Dataset excerpts
-=-=-=-=-

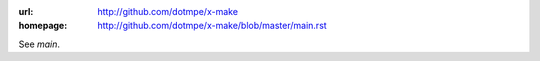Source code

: :url: http://github.com/dotmpe/x-make
:homepage: http://github.com/dotmpe/x-make/blob/master/main.rst

.. homepage file for github.org

See `main`.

-=-=-=-=-

Go through the listing above and return every line where the word "dotmpe" occurs.

: :url: http://github.com/dotmpe/x-make
:homepage: http://github.com/dotmpe/x-make/blob/master/main.rst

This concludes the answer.